Desert Mountain’s beauty set to challenge at Senior PGA Professional Championship

By Bob Denney
Published on
Desert Mountain’s beauty set to challenge at Senior PGA Professional Championship

SCOTTSDALE, Ariz. – Patience, defending champion Steve Schneiter says, is a golfer’s mental “extra club” in the bag before stepping to the tee Thursday to open the 29th Senior PGA Professional Championship at Desert Mountain.

With the Sonoran Desert framing you on all sides, you play alongside but don’t tempt Mother Nature. It’s the smart way to begin the $300,000 Championship presented by Mercedes-Benz and supported by GolfAdvisor.com and John Deere.

Thirteen past champions highlight the 264-member field, and are joined by six PGA Professional Champions. The low 35 scorers earn a berth in the 79th KitchenAid Senior PGA Championship, May 22-27, 2018, at Harbor Shores in Benton Harbor, Michigan.

MORE: First round tee times | Faces of the Senior PPC | Full coverage

“This is a great golf complex, no matter what course you’re on,” said Schneiter, 51, a PGA Assistant Professional at Schneiter’s Pebblebrook Golf Course in Sandy, Utah. “If you have patience and can stay out of the desert, you will be able to put some nice scores on the board.”

A year ago, Schneiter became the first PGA Member to claim both a PGA Professional Championship (1995) and a Senior PGA Professional Championship.

“I feel good about playing here, but I’m not trying to get myself too worked up,” said Schneiter. “I am approaching it the same way as last year. Everyone I’ve talked to since I got here Monday loves it.”

Desert Mountain PGA Director of Golf Mike Scully, in his fifth season at the complex, said the field filling both the Cochise and Geronimo Courses are going to find two unique challenges.

“We have two distinctly different golf courses,” said Scully. “Geronimo is more of a canyon, target-friendly golf course where you really have to find the right angles into the greens. Cochise is our tournament course. It’s a little friendlier off the tee. I think we’ll see a bit of a difference in the scoring differential between both golf courses.”

Scully said that golfers unaccustomed to playing at a higher elevation will have to do their homework. “You’ve got to know your ‘10 percent,’” he said. “The 9-iron may travel 150 yards at sea level. Here it’s going to travel probably 160 to 165. Figuring out their adjustment prior to putting it to play tomorrow, I think, will be the big key.”

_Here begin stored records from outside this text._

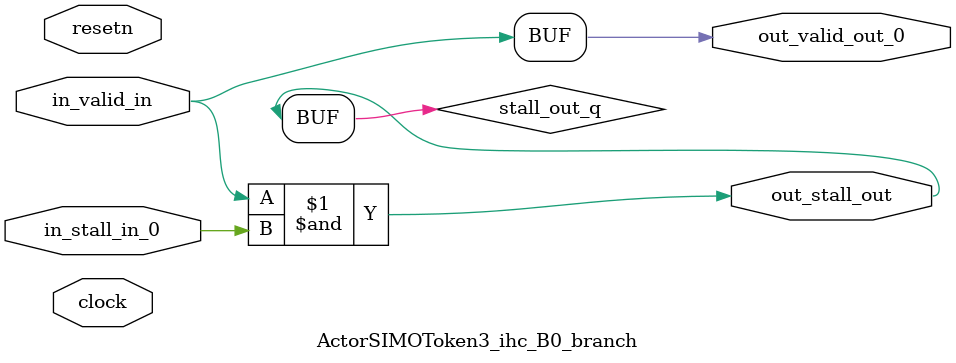
<source format=sv>



(* altera_attribute = "-name AUTO_SHIFT_REGISTER_RECOGNITION OFF; -name MESSAGE_DISABLE 10036; -name MESSAGE_DISABLE 10037; -name MESSAGE_DISABLE 14130; -name MESSAGE_DISABLE 14320; -name MESSAGE_DISABLE 15400; -name MESSAGE_DISABLE 14130; -name MESSAGE_DISABLE 10036; -name MESSAGE_DISABLE 12020; -name MESSAGE_DISABLE 12030; -name MESSAGE_DISABLE 12010; -name MESSAGE_DISABLE 12110; -name MESSAGE_DISABLE 14320; -name MESSAGE_DISABLE 13410; -name MESSAGE_DISABLE 113007; -name MESSAGE_DISABLE 10958" *)
module ActorSIMOToken3_ihc_B0_branch (
    input wire [0:0] in_stall_in_0,
    input wire [0:0] in_valid_in,
    output wire [0:0] out_stall_out,
    output wire [0:0] out_valid_out_0,
    input wire clock,
    input wire resetn
    );

    wire [0:0] stall_out_q;


    // stall_out(LOGICAL,6)
    assign stall_out_q = in_valid_in & in_stall_in_0;

    // out_stall_out(GPOUT,4)
    assign out_stall_out = stall_out_q;

    // out_valid_out_0(GPOUT,5)
    assign out_valid_out_0 = in_valid_in;

endmodule

</source>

Joining Schneiter in one of the most popular PGA Member national events are past Champions Pete Oakley, Palm City, Florida (1999); Mike San Filippo, Hobe Sound, Florida (2002, ’05); Jeff Thomsen, Boise, Idaho (2003); Jim White, Lincoln, Nebraska (2004); Jeff Coston, Blaine, Washington (2006); Bill Loeffler, Castle Rock, Colorado (2007); Kirk Hanefeld, South Hamilton, Massachusetts (2008, ’11); Bill Britton, Red Bank, New Jersey (2009); Robert Thompson, Huntsville, Texas (2010); Jim Woodward, Oklahoma City, Oklahoma (2012); Gene Fieger, Naples, Florida (2013); Frank Esposito Jr., Old Bridge, New Jersey (2014).

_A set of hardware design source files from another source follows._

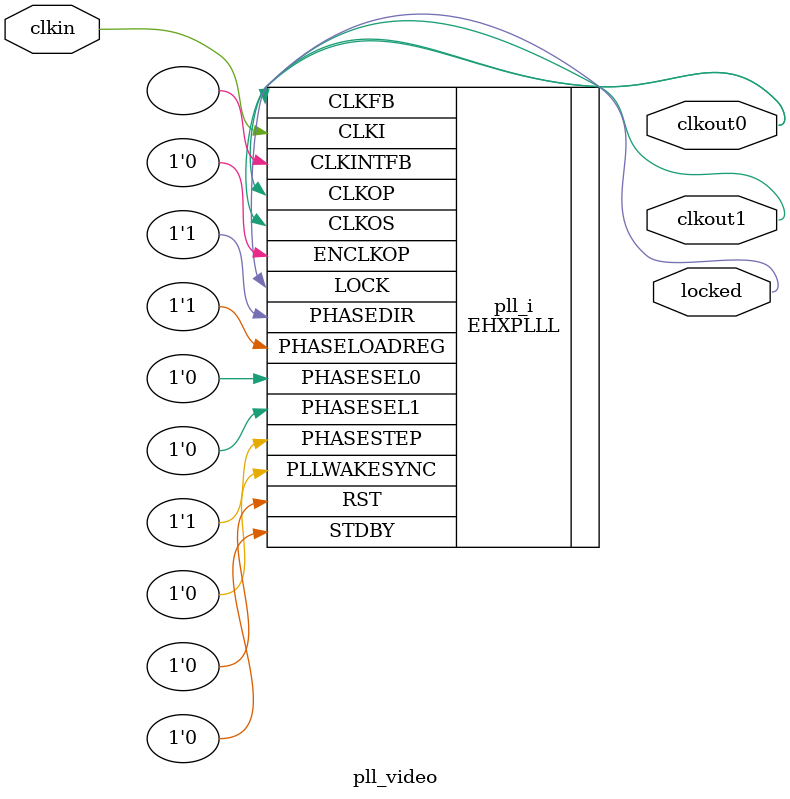
<source format=v>
module pll_video
(
    input clkin, // 25 MHz, 0 deg
    output clkout0, // 125 MHz, 0 deg
    output clkout1, // 25 MHz, 0 deg
    output locked
);
(* FREQUENCY_PIN_CLKI="25" *)
(* FREQUENCY_PIN_CLKOP="125" *)
(* FREQUENCY_PIN_CLKOS="25" *)
(* ICP_CURRENT="12" *) (* LPF_RESISTOR="8" *) (* MFG_ENABLE_FILTEROPAMP="1" *) (* MFG_GMCREF_SEL="2" *)
EHXPLLL #(
        .PLLRST_ENA("DISABLED"),
        .INTFB_WAKE("DISABLED"),
        .STDBY_ENABLE("DISABLED"),
        .DPHASE_SOURCE("DISABLED"),
        .OUTDIVIDER_MUXA("DIVA"),
        .OUTDIVIDER_MUXB("DIVB"),
        .OUTDIVIDER_MUXC("DIVC"),
        .OUTDIVIDER_MUXD("DIVD"),
        .CLKI_DIV(1),
        .CLKOP_ENABLE("ENABLED"),
        .CLKOP_DIV(5),
        .CLKOP_CPHASE(2),
        .CLKOP_FPHASE(0),
        .CLKOS_ENABLE("ENABLED"),
        .CLKOS_DIV(25),
        .CLKOS_CPHASE(2),
        .CLKOS_FPHASE(0),
        .FEEDBK_PATH("CLKOP"),
        .CLKFB_DIV(5)
    ) pll_i (
        .RST(1'b0),
        .STDBY(1'b0),
        .CLKI(clkin),
        .CLKOP(clkout0),
        .CLKOS(clkout1),
        .CLKFB(clkout0),
        .CLKINTFB(),
        .PHASESEL0(1'b0),
        .PHASESEL1(1'b0),
        .PHASEDIR(1'b1),
        .PHASESTEP(1'b1),
        .PHASELOADREG(1'b1),
        .PLLWAKESYNC(1'b0),
        .ENCLKOP(1'b0),
        .LOCK(locked)
	);
endmodule

</source>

The PGA Professional Champion alumni joining Schneiter include Wayne DeFrancesco, Columbia, Maryland (2001); Darrell Kestner, Glen Cove, New York (1996); J.R. Roth, Farmington, New Mexico (1993); Bill Schumaker, Columbia City, Indiana (1984); Mike Small, Champaign, Illinois (2005, ’09, ’10); and John Traub, Berkley, Michigan (1980).

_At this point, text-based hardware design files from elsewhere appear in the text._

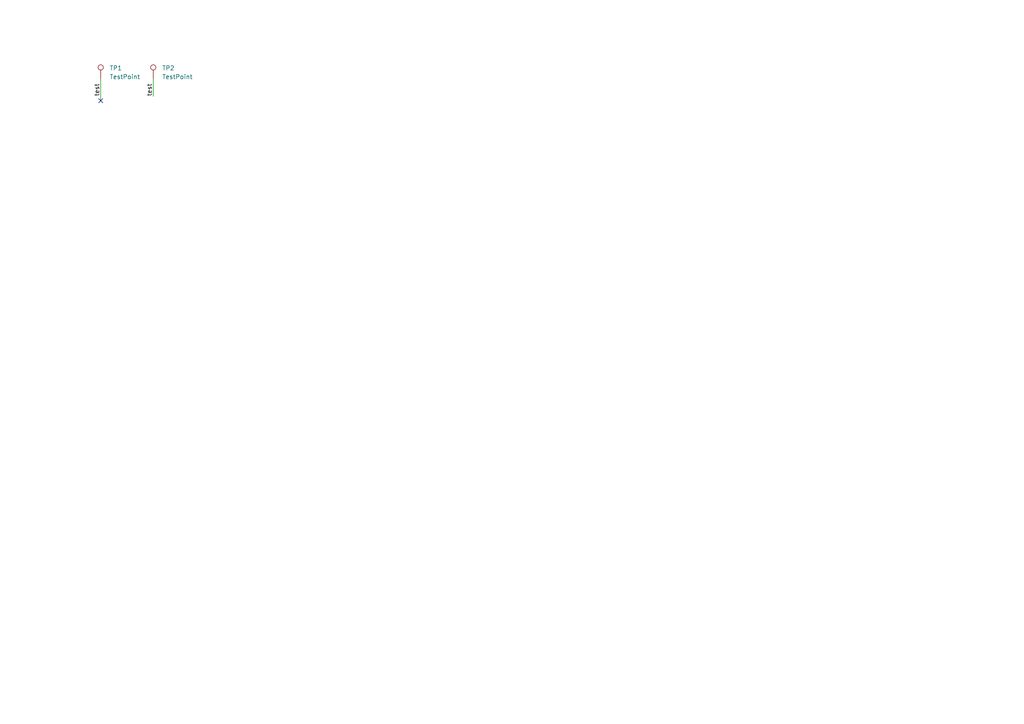
<source format=kicad_sch>
(kicad_sch (version 20210621) (generator eeschema)

  (uuid 0f9e1d66-b8ed-495e-9f18-8de0c9aeaa30)

  (paper "A4")

  



  (no_connect (at 29.21 29.21) (uuid cdfb9b52-55cd-430a-8376-4fa8cc3718b3))

  (wire (pts (xy 29.21 22.86) (xy 29.21 29.21))
    (stroke (width 0) (type solid) (color 0 0 0 0))
    (uuid 852bbc08-6c3b-44ae-9ce3-13eb108cee14)
  )
  (wire (pts (xy 44.45 22.86) (xy 44.45 27.94))
    (stroke (width 0) (type solid) (color 0 0 0 0))
    (uuid b2d86fc4-7977-4adb-91d8-c1a79f5281a6)
  )

  (label "test" (at 29.21 27.94 90)
    (effects (font (size 1.27 1.27)) (justify left bottom))
    (uuid 9967f29b-1fdf-48dd-8c6a-0d6ad57e40c1)
  )
  (label "test" (at 44.45 27.94 90)
    (effects (font (size 1.27 1.27)) (justify left bottom))
    (uuid f029ede5-c93d-4f9a-9006-c37df43817b6)
  )

  (symbol (lib_id "Connector:TestPoint") (at 29.21 22.86 0) (unit 1)
    (in_bom yes) (on_board yes) (fields_autoplaced)
    (uuid 819e043f-ce2f-49c7-bc14-3fd537e0c7e5)
    (property "Reference" "TP1" (id 0) (at 31.75 19.7484 0)
      (effects (font (size 1.27 1.27)) (justify left))
    )
    (property "Value" "TestPoint" (id 1) (at 31.75 22.2884 0)
      (effects (font (size 1.27 1.27)) (justify left))
    )
    (property "Footprint" "" (id 2) (at 34.29 22.86 0)
      (effects (font (size 1.27 1.27)) hide)
    )
    (property "Datasheet" "~" (id 3) (at 34.29 22.86 0)
      (effects (font (size 1.27 1.27)) hide)
    )
    (pin "1" (uuid abfb681a-3003-4344-9d0b-b80b02b873da))
  )

  (symbol (lib_id "Connector:TestPoint") (at 44.45 22.86 0) (unit 1)
    (in_bom yes) (on_board yes) (fields_autoplaced)
    (uuid a43439ba-66cf-4a38-92d1-0cd9bfd44db4)
    (property "Reference" "TP2" (id 0) (at 46.99 19.7484 0)
      (effects (font (size 1.27 1.27)) (justify left))
    )
    (property "Value" "TestPoint" (id 1) (at 46.99 22.2884 0)
      (effects (font (size 1.27 1.27)) (justify left))
    )
    (property "Footprint" "" (id 2) (at 49.53 22.86 0)
      (effects (font (size 1.27 1.27)) hide)
    )
    (property "Datasheet" "~" (id 3) (at 49.53 22.86 0)
      (effects (font (size 1.27 1.27)) hide)
    )
    (pin "1" (uuid 48f406e8-2d99-4dde-9e9a-0fa75fb3df24))
  )

  (sheet_instances
    (path "/" (page "1"))
  )

  (symbol_instances
    (path "/819e043f-ce2f-49c7-bc14-3fd537e0c7e5"
      (reference "TP1") (unit 1) (value "TestPoint") (footprint "")
    )
    (path "/a43439ba-66cf-4a38-92d1-0cd9bfd44db4"
      (reference "TP2") (unit 1) (value "TestPoint") (footprint "")
    )
  )
)

</source>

“We are on the tail end of our bermudagrass holding on,” said Scully. “As soon as the players are done on Sunday, we’re going to overseed both golf courses with rye grass. They’re going to see firm and fast conditions over the four days.”

The Cochise and Geronimo Courses, each Jack Nicklaus designs, present a wide-ranging test of skill. The Cochise Course’s par-72 layout will play to 6,838 yards. From 2012-2016, the course was host to the PGA Tour Champions season-ending Charles Schwab Cup Championship, and it is a former site of the Regions Tradition, one of five major championships on the PGA Tour Champions.

The Cochise Course features four premier “risk-reward” par-5 holes, along with rolling fairways surrounded by water and dramatic rock outcroppings.

The Geronimo Course is perhaps the most visually intimidating of six courses at Desert Mountain, and chosen one of the Most Challenging Golf Courses in Arizona by the Phoenix Business Journal. The par-72, 6,924-yard layout winds its way through dramatic boulders, deep washes, ravines and lush desert and over stunning plateaus.

The top eight finishers, including ties, will be exempt into the 2018 Senior PGA Professional Championship. The top five finishers earn a berth into the final stage of the 2017 PGA Tour Champions National Qualifying Tournament Final Stage, Nov. 28-Dec. 1.